Sunday, September 20, 2009

There is something nagging...

Do you ever have that feeling that beneath the surface, under that thick layer that acts as your buffer to the world, there is something nagging at you? It gnaws subconsciously like a small itch - you always know it is there and it is hard to ignore. I have had that feeling for about two weeks now. I do think of myself as self-aware and I wonder if perhaps other people experience similar feelings constantly but choose (consciously or sub-consciously) to ignore it. It is simply a feeling that something is not right...

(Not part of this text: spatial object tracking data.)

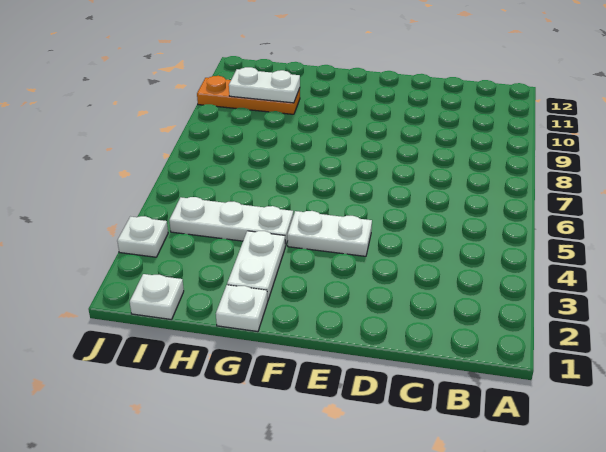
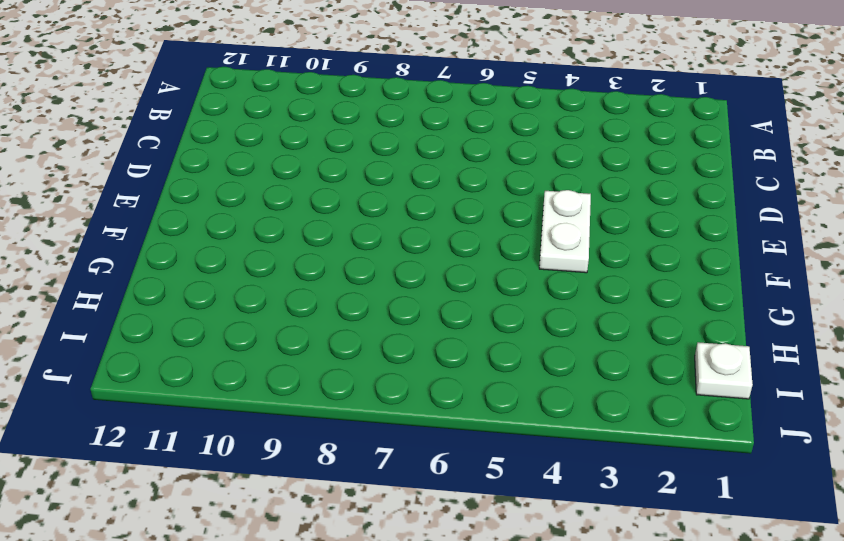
none -> white 1x1 plate [216,285,268,332]
none -> white 1x2 plate [227,231,285,301]

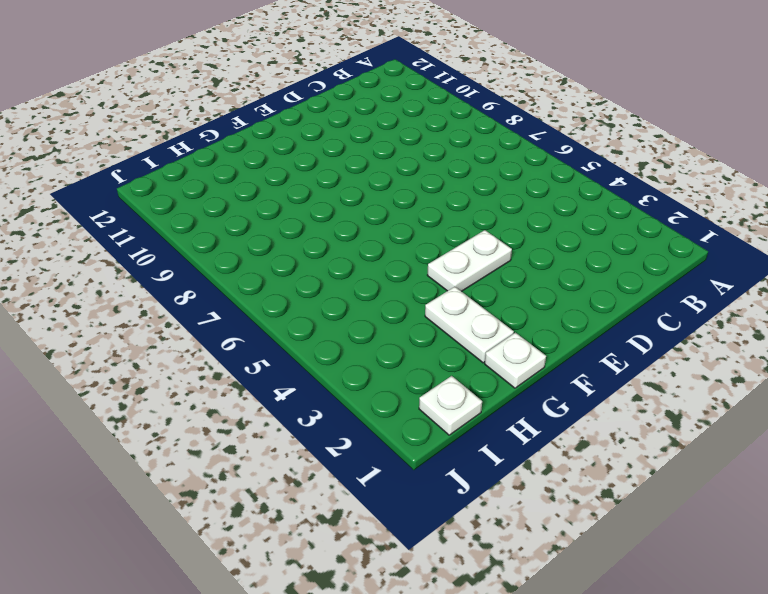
none -> white 1x3 plate [169,197,293,246]
none -> orange 1x3 plate [197,76,300,114]

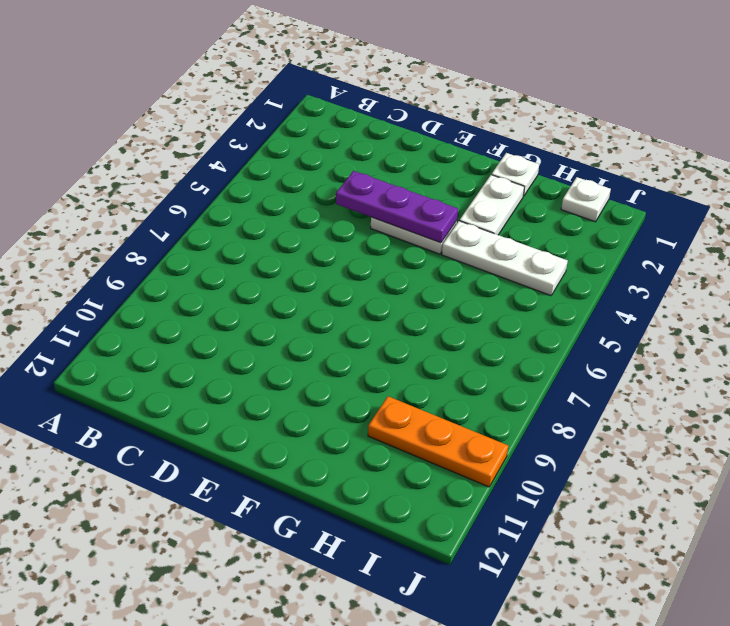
purple 1x3 plate [336,171,458,243] -> none
none -> white 1x1 plate [117,216,168,257]
none -> white 1x2 plate [229,67,300,103]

The funny thing about life is that it is often impossible to rationally explain away the feelings we experience. I like to sit and muse on them, and then prescribe rational causes in the hope that it will make everything better - for example, I have sat recently and said to myself 'you have just left university, your life has changed, you have started a new job, you have left your friend base in Brighton and have not yet re-established that work/friend balance that is the key to sanity in your new life"...blah blah blah...Presto! I have solved the problem, now what? not so fast. Once these feelings have been given a good dose of rationale, the brain still likes to lay out its cognitive complexities - put simply: the irrational will always win out. I can stand there when my heart is pounding and wonder 'why am I anxious?' and I can confidently conclude that there is no problem, but then I realize that I have to just let it be - eventually the irrational mind will catch up.

So, having said all this, it is in fact true to say that on face value life is swell at the moment. I am on Jury Service. Here you would expect me to be able to relate many interesting anecdotes about the whole process, including the intimate insight that I must be gaining into the court system. Unfortunately, I have spent the first 2 and a bit days sitting in an airport-style waiting lounge where time seems to stop completely and everything in the vicinity dulls into the same grey never-ending pallour.

On the first day I arrived at 9.00am to be shown a DVD with all the information we required on court procedure and an explanation of the civic importance of jury service. I then sat. And waited. I read my book, played tetris 400 times, read Time Out from cover to cover, had lunch, and continued to sit.

Eventually at 3.30 my name was called! I hurried to a register call and was escorted down with 18 others to a court room. Inside we found a modern court and lots of bewigged individuals. The court clerk then read out 12 names randomly from the jury list and unfortunately I was not one of them. I was sent back upstairs where I was told I could leave.

The following day was much the same, except that when my name was called, it was simply to be told I could go home. (This was 5 hours after I had arrived.) On Friday I arrived at 10.15 am. I was told I could leave at 10.40am. I look on the bright side -it was a sunny day and I was free for the whole afternoon to play!

Despite my above explanation of what must seem like jaw-slackening boredom, Jury Service is very interesting. It is unique in that you are put together with a comprehensive and wide-ranging selection of society - people from all walks of life in one room, speaking to people they would perhaps never speak to normally. And oh my do they speak! forget the famous eye-averted etiquette of the London Underground -everyone's blabbing away here and in a way that reaffirms in one's mind that the majority of people are sane and pleasant individuals.

I do however hope that next week I am assigned to a trial because there is only so much sitting around I can contentedly take before I start to sway back and forth with a demented fixed gaze. Watch this space.

Monday, September 14, 2009

Monday evening, an average day at work - except I narrowly avoided being consumed by a giant pelican in St James Park at lunch. A more intensely zombified Monday than the usual head-lolling stupor, I got up this morning to take Marc to Clapham Junction at 6.00AM - for a 23 year old who is still trying desperately to come to grips with non-student hours, I consider that a remarkable achievement.

So as I sit at my desk quietly astonished that my head is still balancing after 16 hours on the go, I put finger to keypad and try to heave up something interesting from my bleary whirl of thoughts. Spent Saturday enjoying what could be one of the last great sunny outdoor days. Now it's blowy and decidedly hostile out there. I have already started to make some nice comforting autumn food - cauliflower cheese with a generous sprinkle of nutmeg kept me cosy on Saturday. But defiantly I cling still to summer -I went to McDonalds (a place you won't find me often) and bought chocolate ice cream and sat on the King's Road slurping away to the sunset (and a fit topless builder...) and as my mind trails off into a moment of glazed wonder, I recollect myself and give a little jig - water is needed.

I have sat here for 3 minutes now thinking of something else to write. I have come to the conclusion that I am indeed very tired and that writing something is better than writing nothing. I am going to stagger the two feet or so that makes up the walk to my bed, I will climb in and gratefully become oblivious to that mad world for another night. Oh I can't wait. Good Night.